With their man two sets down, the French crowd did their best to lift Gasquet and there were signs that he was fighting back early in the third set: he withstood four break points on his serve in the opening game, and having only won seven points on Federer’s serve through the first two sets, posed more of a threat in the fouth game, taking the 17-time Grand Slam champion to deuce for the first time in the match. But still Gasquet was unable to impose himself in that crucial fourth game.

Gasquet and France’s fate was effectively sealed in the very next game, in which a superb volley from Federer helped him to secure the break. Gasquet’s serve buckled under the pressure again two games later, and Federer secured Switzerland’s historic triumph by serving out to love, a neat drop shot providing the cue for Federer to drop to his knees in celebration as his jubilant teammates rushed onto the court.

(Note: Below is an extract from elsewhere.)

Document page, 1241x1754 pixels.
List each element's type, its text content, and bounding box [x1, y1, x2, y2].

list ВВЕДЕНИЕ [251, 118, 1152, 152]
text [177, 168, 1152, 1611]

“It's an amazing feeling. The best,” said Wawrinka. “We all know how it's great to watch such an amazing player when he's playing good tennis.”

“He was playing fast. He was very focused and making very few mistakes. I was not even able to have a break point,” said Gasquet. “It was difficult for me to give him problems. We are all disappointed. I would have liked to do more for the team because the crowd was ready, ready to support me to the end.  In that situation, the only thing you want to do is play a fourth or fifth set just to please the crowd.”

Switzerland becomes the first new nation to have its name etched on the historic Davis Cup trophy since Serbia in 2010.

As well as adding something new to his list of glittering achievements, Federer set a new record on Sunday as the most successful Swiss player in the history of Davis Cup. His defeat of Gasquet was his 50th victory in the competition, moving him past Jakob Hlasek for most total wins in the competition.

Wawrinka, meanwhile, becomes the first person since Andre Agassi in 1992 to win his maiden Grand Slam title and lift his first Davis Cup trophy in the same year.

For France, captain Clement remains in the hunt for a tenth Davis Cup title. “Right now it's tough. It's difficult to accept that loss for all of us, for the players, for the staff, and also for the fans. They believed we could win. The quality of great champions is to be able to bounce back, to take the lessons and come back very strongly.”